**演習の指示**
1. 抜粋本文のうち、「スカーレットは細田監督作品の」で始まり「同時に少女っぽさが存在する。」で終わる部分を、一字も変えずに書き写しなさい。
2. 抜粋本文によると、エリザベス・キューブラー・ロスの「死の受容プロセス」では、人はどのような順で5つの心理段階をたどるとされているか。
3. 次の(a)〜(c)の記述が抜粋本文の内容と合っているかどうかを、それぞれ「はい」か「いいえ」で答えなさい。判断の根拠となる本文の語句もそのまま引用しなさい。
(a) 聖は現代で馬に乗ることも弓矢を射ることもできる。
(b) 聖は自分の死をなかなか受け入れようとしない。
(c) 復讐は必ず成功するものだと述べられている。

では何のための「死者の国」があるのか言えば、「魂の研鑽」「魂の成長」を促すために創られたスピリチュアルな場所である。結論、スカーレットの魂を成長させるための場所である。武器(批判)が刺さった傷だらけの龍の雷撃も謎の老婆も神(監督)の「行為」と「声」というオチである。お仕置きだべーっといった感じで雷撃を喰らうクローディアスが虚無に還るのはあくまで「死者の国」では「自然」な現象なのである。この作品の鑑賞のポイントは基本が神(監督)に愛されし無敵の乙女がスカーレットであるという認識。これを念頭に置けば余計な葛藤を抱かずにすむ。スカーレットと聖がネオ渋谷で映画「ラ・ラ・ランド」のようにミュージカルダンスを披露するのも神(監督)が喜ぶからである。
アムレット王がスカーレットに対して「赦せ」と遺したことはなかなか万能な遺言である。復讐は果たすべきものという価値観が支持されている。我が国で敵討ちの物語が古来多く残っているのを考えると復讐はスカッとするし、生きる目的にもなるしプラス面が強調されているが余程恐ろしい行為である。第一常に成功する訳ではなく返り討ちにある可能性がある。またそこに注ぐ莫大な心的体力的エネルギーと時間を考えるとハイリスクローリターンとも言えなくもない。それを考えると愛する娘に対して自分自身を「赦せ」と遺しておけば、スカーレットが復讐に成功しても失敗しても何もしなくてもどんな状態でもウェルビーイングとして機能する。そのため、アムレット王が処刑間際で考える最大の愛娘に対する愛のある遺言である。
スカーレットは細田監督作品の中では群を抜いて可愛い。復讐を企むが高貴な身分であるがゆえにどこかポンコツで詰めの甘さがある。クローディアスに謝罪を求めるあたり、やはり地金がいいとこのお嬢さんなのである。聖を庇って腕を負傷し止血帯を巻くために服を切られる際に気弱に恥ずかしがるあたり乙女なのだ。凛々しい復讐鬼であると同時に少女っぽさが存在する。
聖が現代で馬にも乗れるし弓矢を射ることもできる聖はかなりいいとこの子(流鏑馬経験者)だと思う。小説では鍛えてきた技を試さねばならぬと決意する描写がある。如何せん聖の内面描写が少ないので都合のいいキャラに成り下がってしまう。聖は自分の死をすんなり受け入れてしまう。エリザベス・キューブラー・ロスの「死の受容プロセス」は、避けられない死に直面した人が「否認→怒り→取引→抑うつ→受容」の5つの心理段階をたどるとされる。それを超越している超人か無茶苦茶カッコつけマンだ。私は後者をとる。映画「タイタニック」のジャック並みに好きな女の子の前では男子の矜持、やせ我慢は死を超越する。

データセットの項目
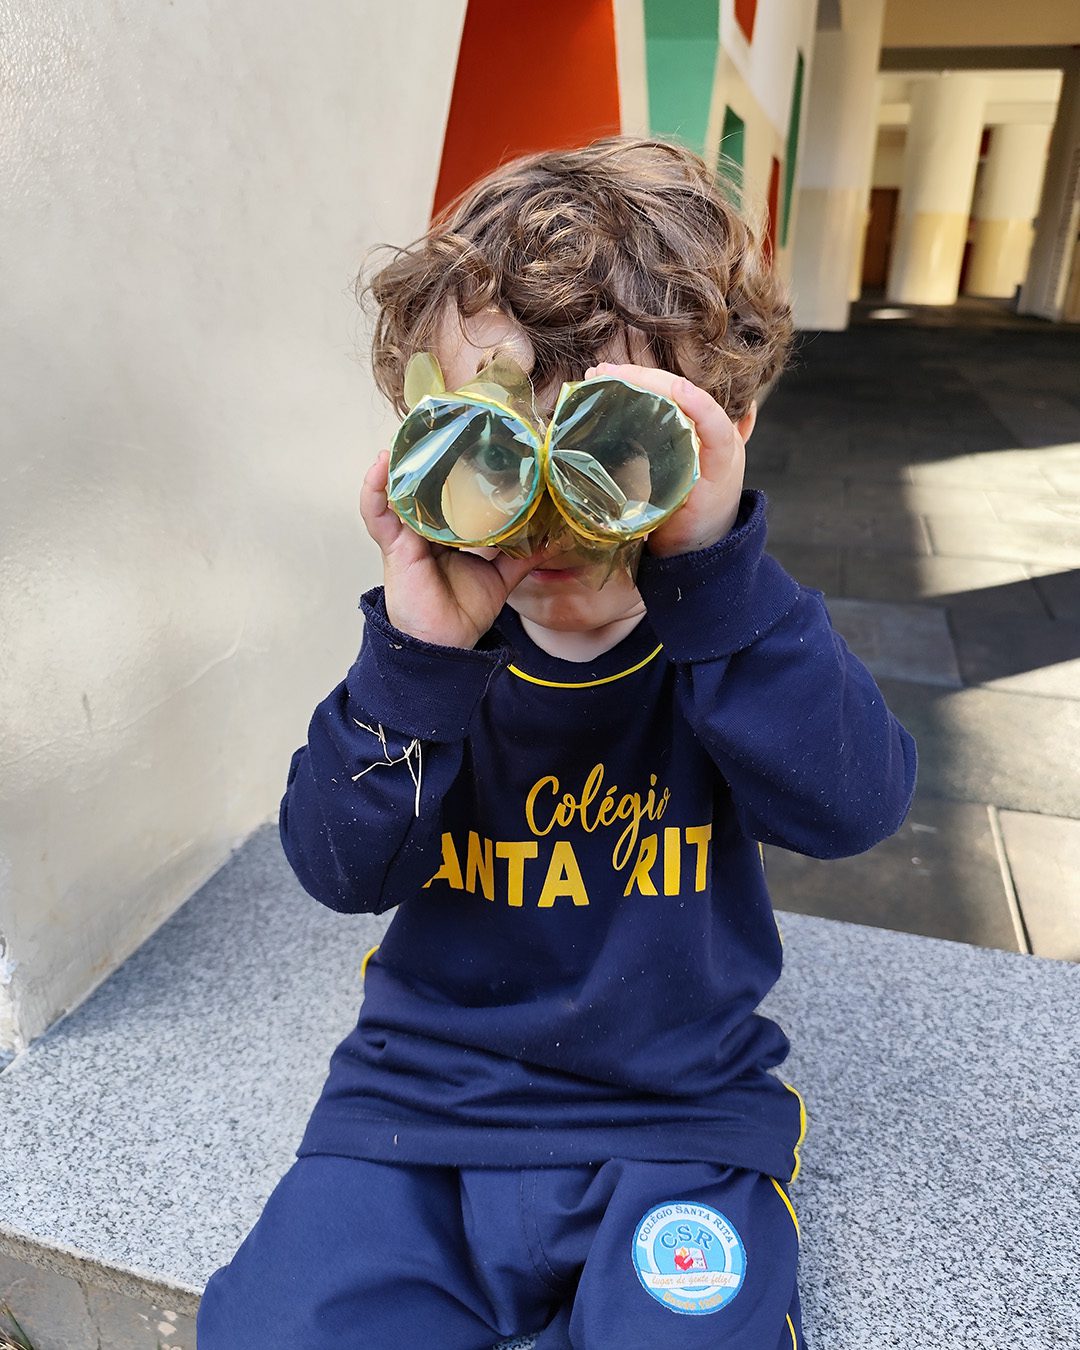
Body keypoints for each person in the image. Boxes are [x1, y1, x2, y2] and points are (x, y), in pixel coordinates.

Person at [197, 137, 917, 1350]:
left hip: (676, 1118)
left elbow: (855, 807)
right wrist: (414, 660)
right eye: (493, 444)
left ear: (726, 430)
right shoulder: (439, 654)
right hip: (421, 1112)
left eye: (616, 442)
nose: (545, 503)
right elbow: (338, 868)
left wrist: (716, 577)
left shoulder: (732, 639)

--

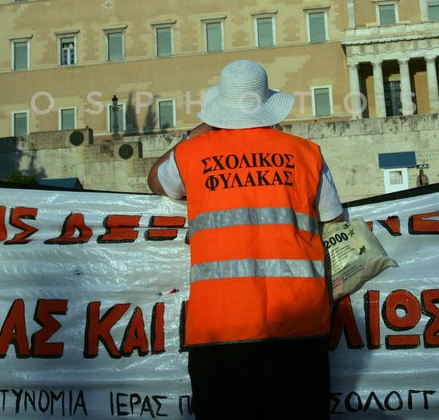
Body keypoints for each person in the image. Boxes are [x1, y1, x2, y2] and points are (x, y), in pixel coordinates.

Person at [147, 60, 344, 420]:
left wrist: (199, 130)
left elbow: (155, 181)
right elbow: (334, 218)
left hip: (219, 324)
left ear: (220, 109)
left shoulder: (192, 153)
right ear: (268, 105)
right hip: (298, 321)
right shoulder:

**解答例**
1.
スカーレットは細田監督作品の中では群を抜いて可愛い。復讐を企むが高貴な身分であるがゆえにどこかポンコツで詰めの甘さがある。クローディアスに謝罪を求めるあたり、やはり地金がいいとこのお嬢さんなのである。聖を庇って腕を負傷し止血帯を巻くために服を切られる際に気弱に恥ずかしがるあたり乙女なのだ。凛々しい復讐鬼であると同時に少女っぽさが存在する。

2. 否認、怒り、取引、抑うつ、受容の順である。

3.
(a) はい。「聖が現代で馬にも乗れるし弓矢を射ることもできる」
(b) いいえ。「聖は自分の死をすんなり受け入れてしまう。」
(c) いいえ。「第一常に成功する訳ではなく返り討ちにある可能性がある。」